• Text extractions at the page level:
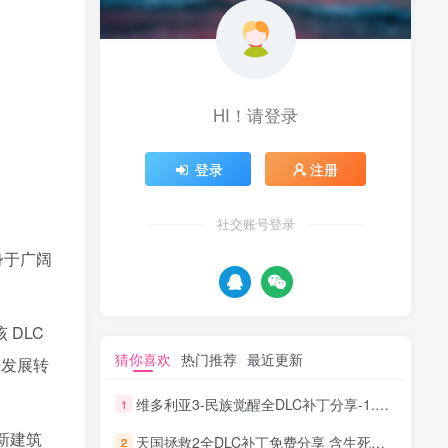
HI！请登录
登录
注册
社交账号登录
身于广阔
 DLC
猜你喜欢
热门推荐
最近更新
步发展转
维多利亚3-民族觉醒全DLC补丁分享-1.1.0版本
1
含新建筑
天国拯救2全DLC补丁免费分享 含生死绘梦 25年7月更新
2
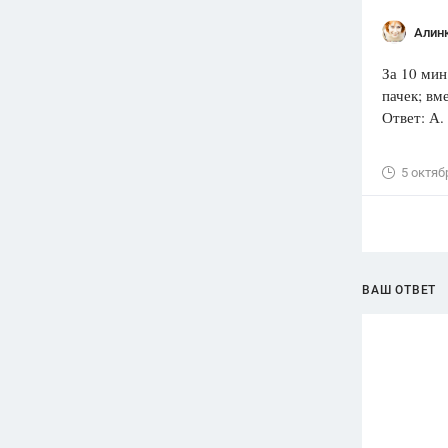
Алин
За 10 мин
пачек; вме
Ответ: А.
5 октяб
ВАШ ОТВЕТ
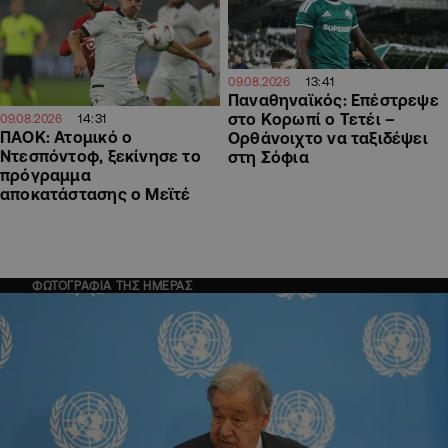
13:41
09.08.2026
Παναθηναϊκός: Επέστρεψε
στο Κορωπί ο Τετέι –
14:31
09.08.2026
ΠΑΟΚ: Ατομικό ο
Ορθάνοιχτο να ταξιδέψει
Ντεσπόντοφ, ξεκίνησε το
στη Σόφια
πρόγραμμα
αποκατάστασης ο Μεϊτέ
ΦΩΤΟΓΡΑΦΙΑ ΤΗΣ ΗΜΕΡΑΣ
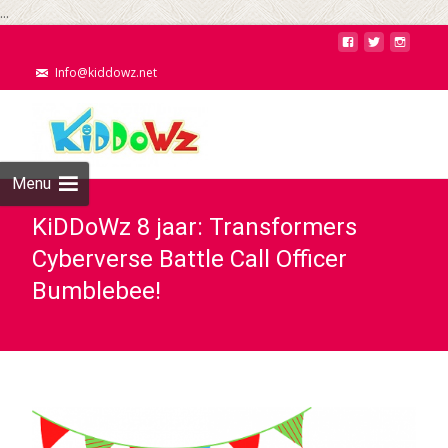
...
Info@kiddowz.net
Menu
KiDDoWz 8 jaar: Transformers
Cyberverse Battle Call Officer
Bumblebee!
* * *
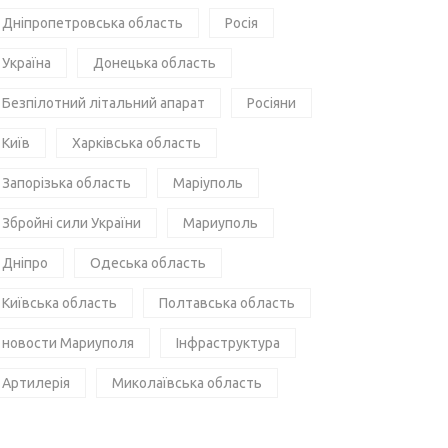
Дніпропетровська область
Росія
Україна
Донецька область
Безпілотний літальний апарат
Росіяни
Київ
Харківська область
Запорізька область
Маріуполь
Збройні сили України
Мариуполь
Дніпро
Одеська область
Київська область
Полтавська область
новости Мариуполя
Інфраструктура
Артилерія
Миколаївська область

• Work to be completed: Please work out how many lines of the data above contain the string "область", treating uppercase and lowercase letters as different. Reply with the number alone.

• Written reply: 8